Florence ri ao saber da “tradição” dos casamentos brasileiros. Mas a artista não julga ninguém além de si mesma. Ela diz que não é casada, então ela não é um modelo para casamentos.

“Eu não sou um modelo para noivas”, diz ela com uma risada.

Claro, não é apenas nos casamentos que “os dias de cachorro acabaram”. A música se tornou um hit de balada em remixes com gosto questionável. Muita gente se pergunta o que Florence pensaria de ver sua música em um contexto tão “topzera”. Mas, novamente, ela não julga.

“Quando você lança uma música, ela não pode ser nova, não é mais sua, é do mundo”, defende. “Eu não sou uma pessoa crítica. É preciso muito mais do que isso para me deixar com raiva.”

“Ser um artista é ter que deixar de lado seu próprio trabalho e como as pessoas o interpretam depois que você o lança”, reflete Florence.

Florence And The Machine se apresenta no Palco Mundo neste sábado (14) — Foto: Flavio Moraes/G1

Deusa, louca e feiticeira, com orgulho

Outro tema brasileiro: no Rock in Rio 2013, o g1 publicou uma resenha comparando a presença de Florence no palco com a “deusa, louca e feiticeira” da música “She’s awesome”, de Rick e Renner No Twitter, muitos xingaram, outros riram e a comparação virou meme.

Ao saber da história, Florence diz que “deusa e feiticeira louca” é um bom resumo dela no palco, sim. “Estou do seu lado. Não vou ficar brava com você por isso”, brinca.

A brincadeira puxa uma pergunta séria e final sobre a “febre da dança”. No álbum, ela brinca com essa imagem de uma “bruxa” – chama de “conto de fadas”, dubla um filme de terror, se inspira na peste medieval…

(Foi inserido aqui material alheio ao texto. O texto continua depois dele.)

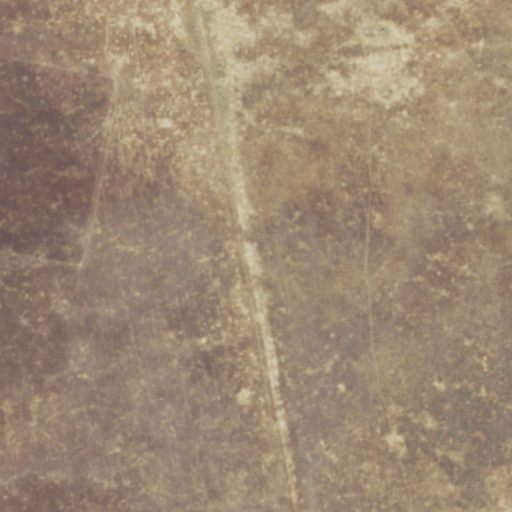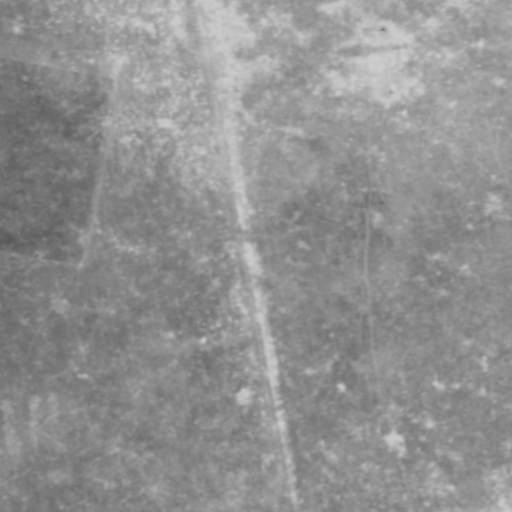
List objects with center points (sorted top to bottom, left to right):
road: (194, 62)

Ela parece estar ciente dessa imagem de Florence “de outro mundo” e a usa para falar sobre seu mundo.

“Estou quase brincando com essa criação, entre mitologia e realidade. O que eu criei para me proteger e quem sou eu por baixo disso? Muito do que eu faço na discoteca é incorporar essa mitologia no refrão e destruí-la em o verso. Eu ando entre a realidade e a fantasia.”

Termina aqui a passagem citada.